> **THE DATA**:
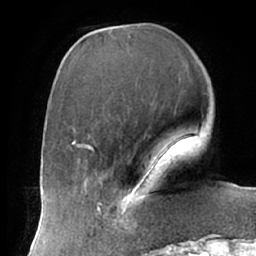
Breast MRI (dynamic contrast-enhanced), one axial slice. Slice 22 of 66 in the series (ordered by position). Cropped to one breast. Dynamic contrast-enhanced series, time point 2 of 7 at this slice position (early post-contrast). 1.5 T. TE 2.9 ms, TR 6.1 ms. 256 × 256 image matrix, field of view 175 × 175 mm. Female patient.
Structures marked on this image (semi-automatic segmentation, software-assisted and operator-edited):
- enhancing-tissue mask used for the functional tumour volume (all voxels passing the contrast-enhancement thresholds inside the analysis volume; usually the tumour): bounding box [x1, y1, x2, y2] px = [106, 192, 146, 231]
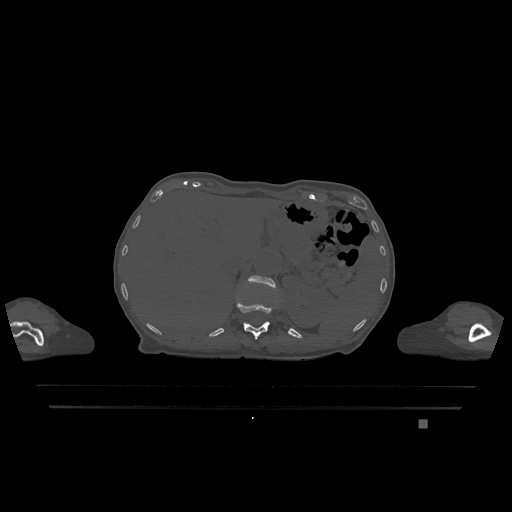
CT including the spine, one axial slice; slice 522 of 1317 in the series (ordered by position); bone window (W 1800 / L 400 HU); 0.5 mm slice thickness; 512 × 512 image matrix, field of view 500 × 500 mm. Female patient, age 74 years. Case-level facts recorded for this patient, not image findings: primary cancer: lung.
Annotated regions visible in this slice (semi-automatic segmentation, software-assisted and operator-edited):
- L1 vertebra: bounding box [x1, y1, x2, y2] px = [248, 275, 276, 289]
- T12 vertebra: [236, 298, 273, 340]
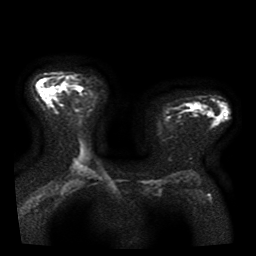
Breast MRI, one axial slice. Slice 26 of 41 in the series (ordered by position). Diffusion-weighted series; image 2 of 4 stored at this slice position (different b-values; order by instance number). 1.5 T. 256 × 256 image matrix. Female patient.
Structures marked on this image (outlined manually by an expert reader):
- tumour on diffusion-weighted imaging: bounding box <54,93,56,98> (left, top, right, bottom; pixels)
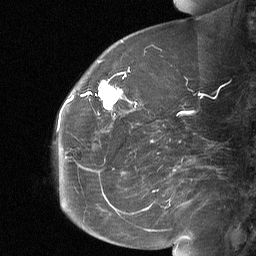
Breast MRI (dynamic contrast-enhanced), one sagittal slice. Slice 22 of 64 in the series (ordered by position). Dynamic contrast-enhanced study with each time point stored as its own series, time point 2 of 3 at this slice position (early post-contrast, ordered by acquisition time). 1.5 T. TE 4.8 ms, TR 27 ms. 2 mm slice thickness. 256 × 256 image matrix. Female patient, age 60 years. From the clinical record (not read from this slice): setting: breast cancer imaged before/during neoadjuvant chemotherapy; receptor status: HR-positive, HER2-negative.
Annotated regions visible in this slice (semi-automatic segmentation, software-assisted and operator-edited):
- analysis volume of interest (the breast-tissue region the enhancement analysis was run in; not a lesion): box from (x=92, y=70) to (x=134, y=112) px
- tumour enhancement mask (voxels above the 90 % enhancement threshold inside the analysis volume of interest): (x=98, y=71)–(x=130, y=110)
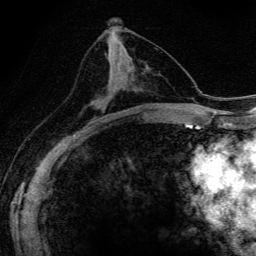
Breast MRI (dynamic contrast-enhanced), one axial slice; slice 74 of 134 in the series (ordered by position); cropped to one breast; dynamic contrast-enhanced series, time point 2 of 6 at this slice position (early post-contrast); 3 T; TE 4.2 ms, TR 9.3 ms; 256 × 256 image matrix, field of view 150 × 150 mm. Female patient.
Structures marked on this image (semi-automatically segmented with operator editing):
- enhancing-tissue mask used for the functional tumour volume (all voxels passing the contrast-enhancement thresholds inside the analysis volume; usually the tumour): box from (x=93, y=71) to (x=111, y=103) px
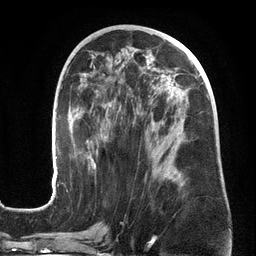
Breast MRI (dynamic contrast-enhanced), one axial slice. Slice 71 of 134 in the series (ordered by position). Cropped to one breast. Dynamic contrast-enhanced series, time point 2 of 6 at this slice position (early post-contrast). 3 T. TE 2.7 ms, TR 6.5 ms. 1.2 mm slice thickness. 256 × 256 image matrix. Female patient.
Outlined on this slice (semi-automatic segmentation, software-assisted and operator-edited):
- enhancing-tissue mask used for the functional tumour volume (all voxels passing the contrast-enhancement thresholds inside the analysis volume; usually the tumour): bounding box [x1, y1, x2, y2] px = [50, 64, 210, 201]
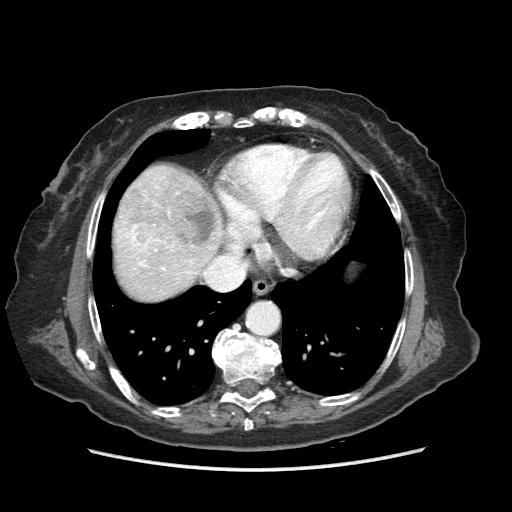
Contrast-enhanced abdominal CT (liver protocol), one axial slice; position 76 of 89 along the scan axis; 140 kVp; soft-tissue window (W 400 / L 40 HU); 2.5 mm slice thickness; 512 × 512 image matrix, field of view 360 × 360 mm. Case-level facts recorded for this patient, not image findings: diagnosis: hepatocellular carcinoma (patient treated with transarterial chemoembolisation; whether this scan precedes or follows treatment is not stated here); TNM stage (as recorded): Stage-IIIA; Child-Pugh class: A; tumour differentiation: well differentiated; tumour nodularity: multinodular.
Outlined on this slice (semi-automatically segmented with operator editing):
- liver parenchyma outside the tumour (the mass and vessels are separate outlines, so this box may not span the whole liver): bounding box (x1, y1, x2, y2) in pixels: (114, 164, 356, 300)
- mass: (161, 190, 214, 245)
- portal vein: (124, 187, 196, 274)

> **WHAT NEEDS TO BE DONE**: Could you copy the data above exactly, leaving the pictures out?

> **RESULT FOR THIS TASK**:
Breast MRI (dynamic contrast-enhanced), one axial slice. Slice 22 of 66 in the series (ordered by position). Cropped to one breast. Dynamic contrast-enhanced series, time point 2 of 7 at this slice position (early post-contrast). 1.5 T. TE 2.9 ms, TR 6.1 ms. 256 × 256 image matrix, field of view 175 × 175 mm. Female patient.
Structures marked on this image (semi-automatic segmentation, software-assisted and operator-edited):
- enhancing-tissue mask used for the functional tumour volume (all voxels passing the contrast-enhancement thresholds inside the analysis volume; usually the tumour): bounding box [x1, y1, x2, y2] px = [106, 192, 146, 231]
CT including the spine, one axial slice; slice 522 of 1317 in the series (ordered by position); bone window (W 1800 / L 400 HU); 0.5 mm slice thickness; 512 × 512 image matrix, field of view 500 × 500 mm. Female patient, age 74 years. Case-level facts recorded for this patient, not image findings: primary cancer: lung.
Annotated regions visible in this slice (semi-automatic segmentation, software-assisted and operator-edited):
- L1 vertebra: bounding box [x1, y1, x2, y2] px = [248, 275, 276, 289]
- T12 vertebra: [236, 298, 273, 340]
Breast MRI, one axial slice. Slice 26 of 41 in the series (ordered by position). Diffusion-weighted series; image 2 of 4 stored at this slice position (different b-values; order by instance number). 1.5 T. 256 × 256 image matrix. Female patient.
Structures marked on this image (outlined manually by an expert reader):
- tumour on diffusion-weighted imaging: bounding box <54,93,56,98> (left, top, right, bottom; pixels)
Breast MRI (dynamic contrast-enhanced), one sagittal slice. Slice 22 of 64 in the series (ordered by position). Dynamic contrast-enhanced study with each time point stored as its own series, time point 2 of 3 at this slice position (early post-contrast, ordered by acquisition time). 1.5 T. TE 4.8 ms, TR 27 ms. 2 mm slice thickness. 256 × 256 image matrix. Female patient, age 60 years. From the clinical record (not read from this slice): setting: breast cancer imaged before/during neoadjuvant chemotherapy; receptor status: HR-positive, HER2-negative.
Annotated regions visible in this slice (semi-automatic segmentation, software-assisted and operator-edited):
- analysis volume of interest (the breast-tissue region the enhancement analysis was run in; not a lesion): box from (x=92, y=70) to (x=134, y=112) px
- tumour enhancement mask (voxels above the 90 % enhancement threshold inside the analysis volume of interest): (x=98, y=71)–(x=130, y=110)
Breast MRI (dynamic contrast-enhanced), one axial slice; slice 74 of 134 in the series (ordered by position); cropped to one breast; dynamic contrast-enhanced series, time point 2 of 6 at this slice position (early post-contrast); 3 T; TE 4.2 ms, TR 9.3 ms; 256 × 256 image matrix, field of view 150 × 150 mm. Female patient.
Structures marked on this image (semi-automatically segmented with operator editing):
- enhancing-tissue mask used for the functional tumour volume (all voxels passing the contrast-enhancement thresholds inside the analysis volume; usually the tumour): box from (x=93, y=71) to (x=111, y=103) px
Breast MRI (dynamic contrast-enhanced), one axial slice. Slice 71 of 134 in the series (ordered by position). Cropped to one breast. Dynamic contrast-enhanced series, time point 2 of 6 at this slice position (early post-contrast). 3 T. TE 2.7 ms, TR 6.5 ms. 1.2 mm slice thickness. 256 × 256 image matrix. Female patient.
Outlined on this slice (semi-automatic segmentation, software-assisted and operator-edited):
- enhancing-tissue mask used for the functional tumour volume (all voxels passing the contrast-enhancement thresholds inside the analysis volume; usually the tumour): bounding box [x1, y1, x2, y2] px = [50, 64, 210, 201]
Contrast-enhanced abdominal CT (liver protocol), one axial slice; position 76 of 89 along the scan axis; 140 kVp; soft-tissue window (W 400 / L 40 HU); 2.5 mm slice thickness; 512 × 512 image matrix, field of view 360 × 360 mm. Case-level facts recorded for this patient, not image findings: diagnosis: hepatocellular carcinoma (patient treated with transarterial chemoembolisation; whether this scan precedes or follows treatment is not stated here); TNM stage (as recorded): Stage-IIIA; Child-Pugh class: A; tumour differentiation: well differentiated; tumour nodularity: multinodular.
Outlined on this slice (semi-automatically segmented with operator editing):
- liver parenchyma outside the tumour (the mass and vessels are separate outlines, so this box may not span the whole liver): bounding box (x1, y1, x2, y2) in pixels: (114, 164, 356, 300)
- mass: (161, 190, 214, 245)
- portal vein: (124, 187, 196, 274)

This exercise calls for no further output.